U.S. special forces killed Abd Mustafa al-Qaduli, top deputy to ISIS leader Abu Bakr al-Baghdadi this week. He was an Iraqi who joined ISIS after being released from prison in early 2012. Another top leader was killed in a recent U.S. air strike. Their elimination reflects how a dedicated commander-in-chief and a skilled military can combat terrorism working together.
In Brussels, twin terror bombings killed 30 and injured 230 including American citizens when three cowards, who could envision no better purpose for their lives except suicide in order to murder tourists including mothers and children, detonated homemade explosives.
Middle Eastern people from Belgium have been involved in attacks including those in Paris which killed 130 people, the failed attack on a high-speed train from Paris to Amsterdam, the Jewish supermarket attack following the Charlie Hebdo murders and the attack on the Jewish museum in Brussels in May, 2014.
The inability to stop ISIS terror cells from operating is a problem for the Belgian government. Jean-Charles Brisard, biographer of Abu Musab al-Zarqawi, who founded al-Qaeda in Iraq, said ISIS activity in Europe is enabled by a network of French and Belgian nationals.
He estimated that more than 500 Belgians traveled to Syria and of the 200 who returned, some were intent on terrorism and that 20 to 25 counter-terrorism officers are needed to track a single terrorism suspect.
This does not explain why the Belgian government cannot control what is going on in its own country. Many Middle Eastern people lured into murdering for hate are first-generation Belgians who drift from unemployment to anti-social behavior and petty crime before being wooed by Jihadist propaganda. However, that should make them easier to monitor since there are not many who traveled and returned to Syria who have a criminal record and time on their hands.
If these individuals were properly monitored, it is likely the Brussels and Paris attacks would have been prevented. U.K security forces developed effective strategies to stop IRA bombings and, with NATO help, the Belgian government could monitor the suspects and stop the terrorism.

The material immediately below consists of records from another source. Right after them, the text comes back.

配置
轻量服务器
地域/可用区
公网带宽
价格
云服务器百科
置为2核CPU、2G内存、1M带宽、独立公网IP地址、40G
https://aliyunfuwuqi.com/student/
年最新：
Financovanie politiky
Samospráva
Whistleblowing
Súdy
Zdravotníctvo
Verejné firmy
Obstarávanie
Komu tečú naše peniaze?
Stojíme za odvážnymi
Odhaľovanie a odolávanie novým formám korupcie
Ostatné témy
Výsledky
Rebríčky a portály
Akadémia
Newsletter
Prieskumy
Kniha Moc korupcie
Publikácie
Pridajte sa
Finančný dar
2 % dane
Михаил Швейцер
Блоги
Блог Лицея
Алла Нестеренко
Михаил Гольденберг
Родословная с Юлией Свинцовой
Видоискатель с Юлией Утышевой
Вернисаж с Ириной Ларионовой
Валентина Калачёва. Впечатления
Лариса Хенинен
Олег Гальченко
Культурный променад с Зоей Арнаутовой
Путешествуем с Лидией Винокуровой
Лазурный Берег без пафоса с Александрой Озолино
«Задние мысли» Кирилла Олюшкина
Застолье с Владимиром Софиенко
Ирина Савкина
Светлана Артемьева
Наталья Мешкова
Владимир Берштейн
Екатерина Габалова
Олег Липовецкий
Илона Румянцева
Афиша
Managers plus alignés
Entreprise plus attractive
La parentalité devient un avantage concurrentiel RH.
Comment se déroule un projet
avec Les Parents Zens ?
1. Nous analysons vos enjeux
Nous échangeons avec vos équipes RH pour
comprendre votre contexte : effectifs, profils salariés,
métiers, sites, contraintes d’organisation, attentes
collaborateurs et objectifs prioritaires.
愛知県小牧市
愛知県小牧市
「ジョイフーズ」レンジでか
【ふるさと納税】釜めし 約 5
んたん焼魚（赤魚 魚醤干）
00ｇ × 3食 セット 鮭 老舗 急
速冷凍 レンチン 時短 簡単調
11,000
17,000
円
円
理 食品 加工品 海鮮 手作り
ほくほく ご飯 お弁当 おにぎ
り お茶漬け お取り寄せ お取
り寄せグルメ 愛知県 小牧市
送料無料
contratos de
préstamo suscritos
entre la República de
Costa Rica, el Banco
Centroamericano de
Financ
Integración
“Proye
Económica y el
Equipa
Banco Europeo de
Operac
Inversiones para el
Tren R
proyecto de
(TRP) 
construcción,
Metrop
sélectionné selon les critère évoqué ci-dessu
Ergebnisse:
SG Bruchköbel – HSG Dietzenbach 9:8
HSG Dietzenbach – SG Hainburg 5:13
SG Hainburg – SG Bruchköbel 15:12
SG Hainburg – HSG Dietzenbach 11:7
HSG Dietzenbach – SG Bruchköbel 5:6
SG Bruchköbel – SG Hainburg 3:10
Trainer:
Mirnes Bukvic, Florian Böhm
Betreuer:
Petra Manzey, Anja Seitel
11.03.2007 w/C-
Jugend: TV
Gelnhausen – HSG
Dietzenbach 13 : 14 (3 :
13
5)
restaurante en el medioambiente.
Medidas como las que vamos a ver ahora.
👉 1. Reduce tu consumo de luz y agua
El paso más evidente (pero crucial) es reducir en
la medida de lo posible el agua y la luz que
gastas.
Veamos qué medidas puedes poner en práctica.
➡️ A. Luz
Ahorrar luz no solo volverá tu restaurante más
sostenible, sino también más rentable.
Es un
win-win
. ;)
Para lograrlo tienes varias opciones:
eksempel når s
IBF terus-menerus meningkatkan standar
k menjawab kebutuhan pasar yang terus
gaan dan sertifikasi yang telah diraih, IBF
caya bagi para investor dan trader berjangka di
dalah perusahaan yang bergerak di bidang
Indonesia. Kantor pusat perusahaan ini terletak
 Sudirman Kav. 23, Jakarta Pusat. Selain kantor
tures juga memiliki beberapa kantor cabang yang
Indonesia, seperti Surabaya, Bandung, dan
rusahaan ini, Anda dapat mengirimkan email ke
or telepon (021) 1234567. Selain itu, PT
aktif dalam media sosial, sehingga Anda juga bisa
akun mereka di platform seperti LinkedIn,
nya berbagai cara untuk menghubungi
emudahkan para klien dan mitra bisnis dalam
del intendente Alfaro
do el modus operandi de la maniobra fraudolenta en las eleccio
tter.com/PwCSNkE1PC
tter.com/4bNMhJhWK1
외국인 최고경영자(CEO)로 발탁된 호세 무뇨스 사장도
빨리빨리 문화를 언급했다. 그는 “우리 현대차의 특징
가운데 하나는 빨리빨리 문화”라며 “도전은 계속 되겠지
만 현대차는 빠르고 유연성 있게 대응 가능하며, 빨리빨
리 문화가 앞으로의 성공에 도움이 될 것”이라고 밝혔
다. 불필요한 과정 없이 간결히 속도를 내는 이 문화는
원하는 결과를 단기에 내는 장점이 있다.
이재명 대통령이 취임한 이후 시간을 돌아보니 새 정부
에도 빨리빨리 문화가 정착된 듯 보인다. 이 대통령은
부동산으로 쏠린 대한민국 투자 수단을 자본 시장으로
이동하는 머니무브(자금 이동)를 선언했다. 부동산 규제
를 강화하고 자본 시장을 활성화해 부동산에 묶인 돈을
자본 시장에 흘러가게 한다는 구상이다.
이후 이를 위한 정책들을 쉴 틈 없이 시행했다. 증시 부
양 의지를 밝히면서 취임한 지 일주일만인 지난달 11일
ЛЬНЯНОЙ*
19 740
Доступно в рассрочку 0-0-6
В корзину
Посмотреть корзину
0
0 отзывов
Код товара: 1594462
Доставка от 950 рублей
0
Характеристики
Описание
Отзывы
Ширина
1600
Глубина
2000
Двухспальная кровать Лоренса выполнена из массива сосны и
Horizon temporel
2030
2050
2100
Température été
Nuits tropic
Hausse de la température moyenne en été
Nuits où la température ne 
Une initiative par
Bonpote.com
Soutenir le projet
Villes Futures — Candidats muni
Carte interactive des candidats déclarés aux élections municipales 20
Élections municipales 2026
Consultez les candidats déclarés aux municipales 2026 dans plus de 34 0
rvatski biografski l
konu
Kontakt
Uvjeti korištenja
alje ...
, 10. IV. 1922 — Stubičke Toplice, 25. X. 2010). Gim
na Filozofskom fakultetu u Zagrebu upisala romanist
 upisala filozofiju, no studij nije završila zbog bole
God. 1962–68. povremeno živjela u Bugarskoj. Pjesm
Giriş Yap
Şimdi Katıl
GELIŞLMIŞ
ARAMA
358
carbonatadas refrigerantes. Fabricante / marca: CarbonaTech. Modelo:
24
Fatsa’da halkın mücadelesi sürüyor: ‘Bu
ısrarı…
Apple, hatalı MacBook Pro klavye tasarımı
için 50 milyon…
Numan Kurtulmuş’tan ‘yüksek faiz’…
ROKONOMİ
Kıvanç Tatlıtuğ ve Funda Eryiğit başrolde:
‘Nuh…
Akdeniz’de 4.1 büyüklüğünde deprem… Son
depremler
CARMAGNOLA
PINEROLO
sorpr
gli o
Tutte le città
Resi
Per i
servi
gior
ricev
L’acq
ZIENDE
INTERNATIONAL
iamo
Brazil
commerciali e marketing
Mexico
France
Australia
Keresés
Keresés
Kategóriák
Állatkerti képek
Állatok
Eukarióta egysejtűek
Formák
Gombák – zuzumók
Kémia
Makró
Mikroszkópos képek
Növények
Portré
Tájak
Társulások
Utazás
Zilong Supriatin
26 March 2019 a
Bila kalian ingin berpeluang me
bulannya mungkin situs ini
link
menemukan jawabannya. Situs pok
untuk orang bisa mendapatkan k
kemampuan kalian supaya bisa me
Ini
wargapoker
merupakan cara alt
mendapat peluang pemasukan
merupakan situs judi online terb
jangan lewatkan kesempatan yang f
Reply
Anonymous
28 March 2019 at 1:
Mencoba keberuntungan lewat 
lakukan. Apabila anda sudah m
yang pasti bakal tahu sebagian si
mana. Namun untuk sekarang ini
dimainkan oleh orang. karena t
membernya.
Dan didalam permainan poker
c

Such an initiative would need effective leadership from an American president with an understanding of foreign policy and the serious purposefulness to convince allies to work together. The two Republican presidential candidates have neither of those characteristics.
Ted Cruz called out Donald Trump after he tweeted a murky threat to “spill the beans” about Heidi Cruz. Trump was responding to an anti-Trump PAC posting of a salacious photo of Melania Trump captioned, “Your next first lady or, you could support Ted Cruz on Tuesday.”
Cruz said at a campaign stop, “Donald, you are a sniveling coward and leave Heidi the hell alone.”
Ironically, this Texan by way of Canada declined to state that he would refuse to support Trump if the frontrunner defeated him.
Democratic front runner Hillary Clinton, on the other hand, is acting presidential. She delivered a reasoned and forceful counter-terrorism speech at Stanford University. After she is selected by her party, if Trump is the GOP candidate, her campaign will be bolstered by the fact that he has a problem with American women besides Heidi Cruz.
Seventy percent of female voters have a negative opinion of him and according to a NBC/WSJ poll, in a contest with Clinton, 58 percent of women would vote for her and 31 percent for Trump.
In 2012, President Obama beat Mitt Romney with far less support from women. Obama handily beat the Republican with an 11 percent advantage in female voters while Clinton currently enjoys a 27 percent advantage which will grow as the battle of the GOP First Ladies continues in the Twittersphere.